- Problem statement
Your copy should begin with the line containing "When you opt for StartupFino, you are partner", end with the line containing "in robotics for", match the listing below exactly, and contain no pictures.

- Provided information
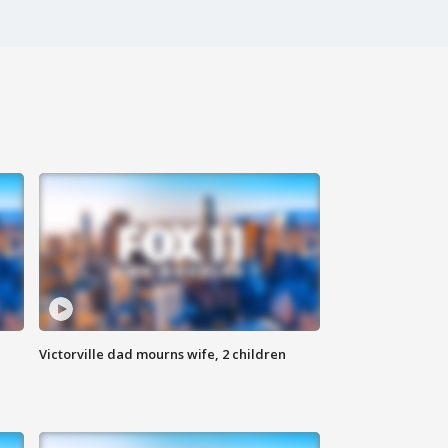
Victorville dad mourns wife, 2 children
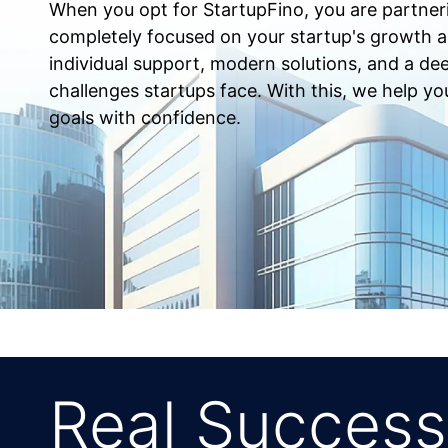
When you opt for StartupFino, you are partner
completely focused on your startup's growth 
individual support, modern solutions, and a de
challenges startups face. With this, we help yo
goals with confidence.
Real Success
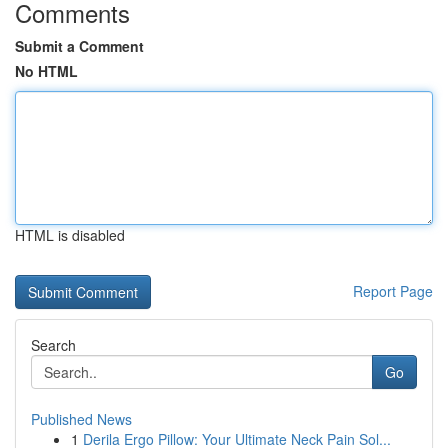
Comments
Submit a Comment
No HTML
HTML is disabled
Report Page
Search
Go
Published News
1
Derila Ergo Pillow: Your Ultimate Neck Pain Sol...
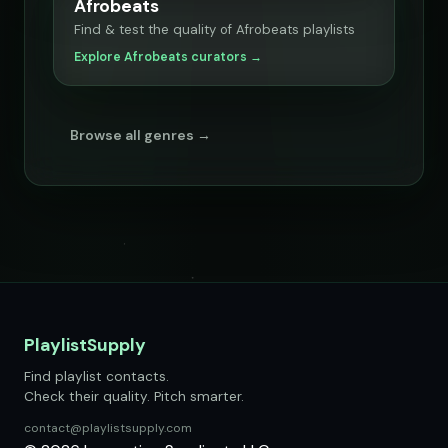
Afrobeats
Find & test the quality of Afrobeats playlists
Explore Afrobeats curators →
Browse all genres →
PlaylistSupply
Find playlist contacts.
Check their quality. Pitch smarter.
contact@playlistsupply.com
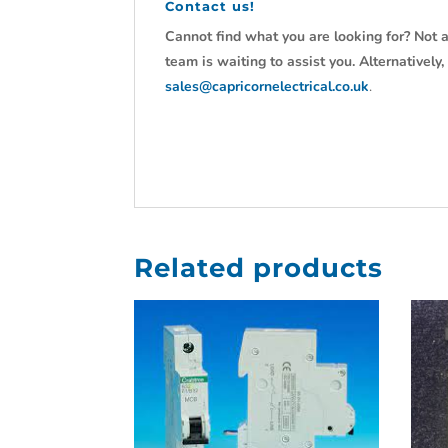
Contact us!
Cannot find what you are looking for? Not a
team is waiting to assist you. Alternativel
sales@capricornelectrical.co.uk
.
Related products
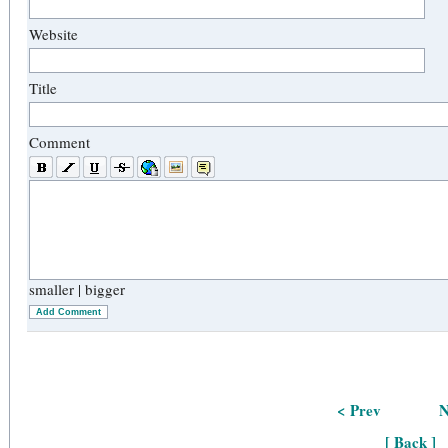
Website
Title
Comment
smaller
|
bigger
Add Comment
< Prev
N
[ Back ]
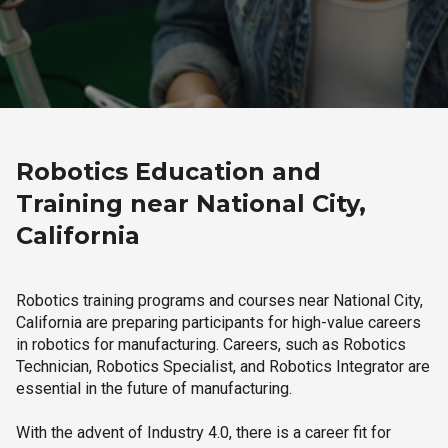
Robotics Education and
Training near National City,
California
Robotics training programs and courses near National City,
California are preparing participants for high-value careers
in robotics for manufacturing. Careers, such as Robotics
Technician, Robotics Specialist, and Robotics Integrator are
essential in the future of manufacturing.
With the advent of Industry 4.0, there is a career fit for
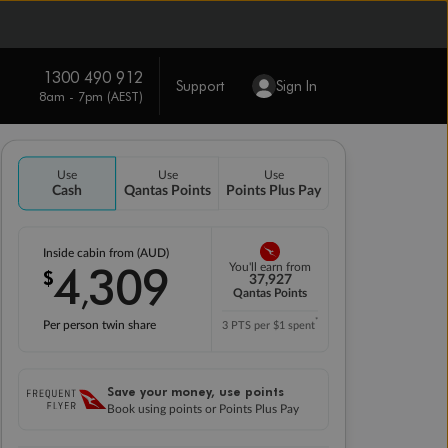
1300 490 912
Support
Sign In
8am - 7pm (AEST)
Use
Use
Use
Cash
Qantas Points
Points Plus Pay
Inside cabin from (AUD)
4
309
You'll earn from
$
,
37,927
Qantas Points
*
Per person twin share
3 PTS per $1 spent
Save your money, use points
Book using points or Points Plus Pay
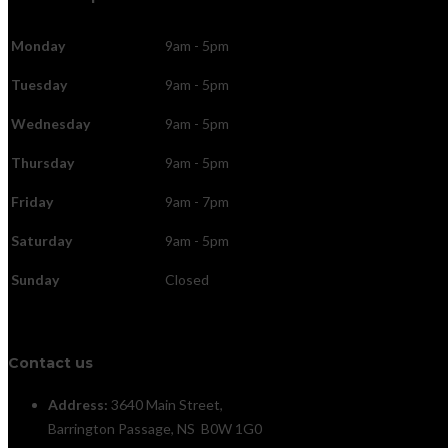
Monday
9am - 5pm
Tuesday
9am - 5pm
Wednesday
9am - 5pm
Thursday
9am - 5pm
Friday
9am - 7pm
Saturday
9am - 5pm
Sunday
Closed
Contact us
Address:
3640 Main Street,
Barrington Passage, NS B0W 1G0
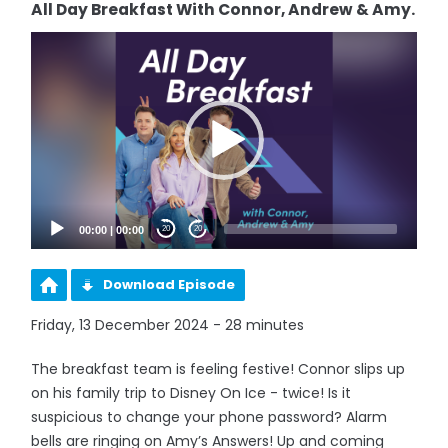
All Day Breakfast With Connor, Andrew & Amy.
Video
Player
00:00
|
00:00
20
20
Download Episode
Friday, 13 December 2024 - 28 minutes
The breakfast team is feeling festive! Connor slips up
on his family trip to Disney On Ice - twice! Is it
suspicious to change your phone password? Alarm
bells are ringing on Amy’s Answers! Up and coming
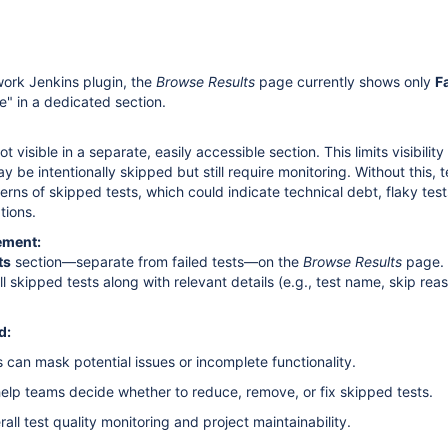
ork Jenkins plugin, the
Browse Results
page currently shows only
F
e" in a dedicated section.
t visible in a separate, easily accessible section. This limits visibility
may be intentionally skipped but still require monitoring. Without this,
erns of skipped tests, which could indicate technical debt, flaky test
tions.
ement:
ts
section—separate from failed tests—on the
Browse Results
page. 
all skipped tests along with relevant details (e.g., test name, skip rea
d:
 can mask potential issues or incomplete functionality.
ll help teams decide whether to reduce, remove, or fix skipped tests.
all test quality monitoring and project maintainability.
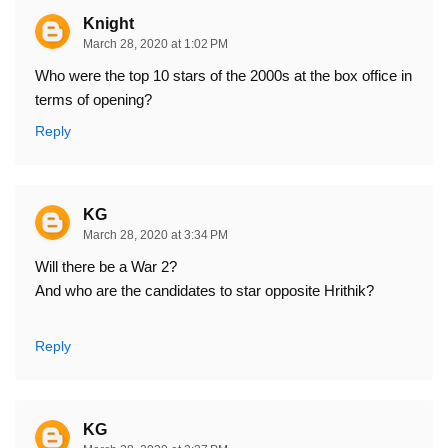
Knight
March 28, 2020 at 1:02 PM
Who were the top 10 stars of the 2000s at the box office in
terms of opening?
Reply
KG
March 28, 2020 at 3:34 PM
Will there be a War 2?
And who are the candidates to star opposite Hrithik?
Reply
KG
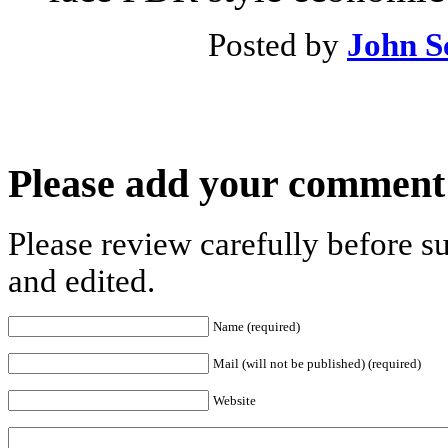
Posted by
John S
Please add your comment
Please review carefully before 
and edited.
Name (required)
Mail (will not be published) (required)
Website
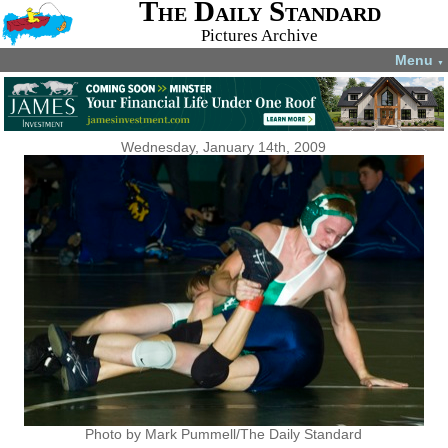
The Daily Standard
Pictures Archive
Menu
▼
Wednesday, January 14th, 2009
Photo by Mark Pummell/The Daily Standard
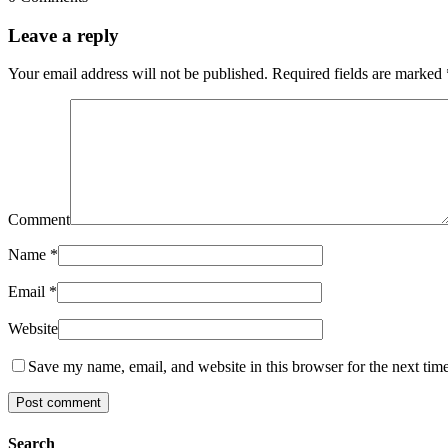
Leave a reply
Your email address will not be published.
Required fields are marked
Comment
Name
*
Email
*
Website
Save my name, email, and website in this browser for the next tim
Search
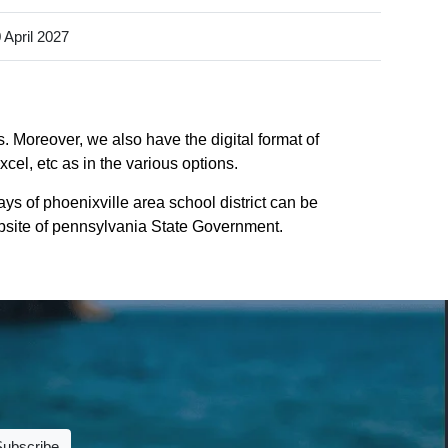
 April 2027
s. Moreover, we also have the digital format of
cel, etc as in the various options.
ys of phoenixville area school district can be
website of pennsylvania State Government.
Subscribe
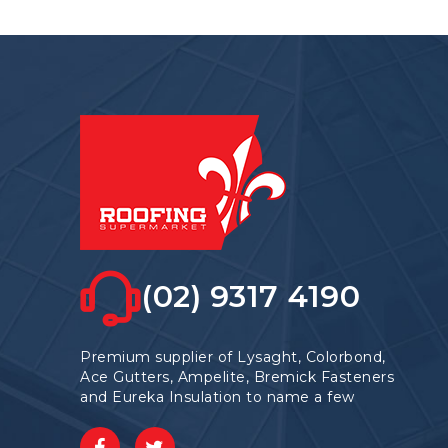
The
options
may
be
chosen
on
the
product
page
(02) 9317 4190
Premium supplier of Lysaght, Colorbond,
Ace Gutters, Ampelite, Bremick Fasteners
and Eureka Insulation to name a few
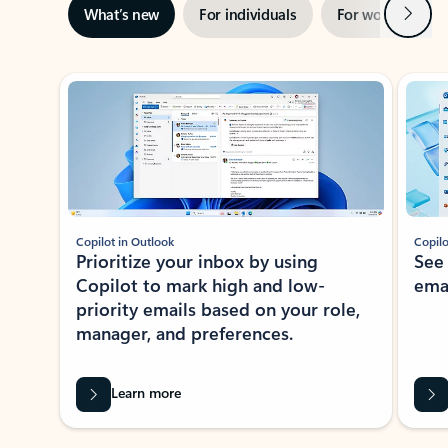
Next
What’s new
For individuals
For work
Ti
Showing slide 1 of 3
Copilot in Outlook
Copilo
Prioritize your inbox by using
See
Copilot to mark high and low-
ema
priority emails based on your role,
manager, and preferences.
Learn more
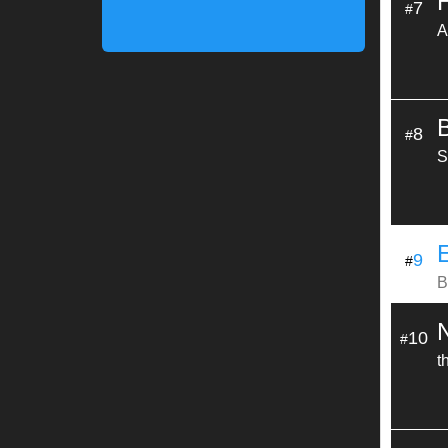
7
#
A
8
#
S
9
#
B
10
#
t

- Output of the task
When you opt for StartupFino, you are partner
completely focused on your startup's growth 
individual support, modern solutions, and a de
challenges startups face. With this, we help yo
goals with confidence.
Real Success
Comments
Submit a Comment
No HTML
HTML is disabled
Report Page
Search
Go
Published News
1
Derila Ergo Pillow: Your Ultimate Neck Pain Sol...
Afrobeats
Find & test the quality of Afrobeats playlists
Explore Afrobeats curators →
Browse all genres →
PlaylistSupply
Find playlist contacts.
Check their quality. Pitch smarter.
contact@playlistsupply.com
Contact us!
Cannot find what you are looking for? Not a
team is waiting to assist you. Alternativel
sales@capricornelectrical.co.uk
.
Related products
Website
Title
Comment
smaller
|
bigger
Add Comment
< Prev
N
[ Back ]
Robotics Education and
Training near National City,
California
Robotics training programs and courses near National City,
California are preparing participants for high-value careers
in robotics for manufacturing. Careers, such as Robotics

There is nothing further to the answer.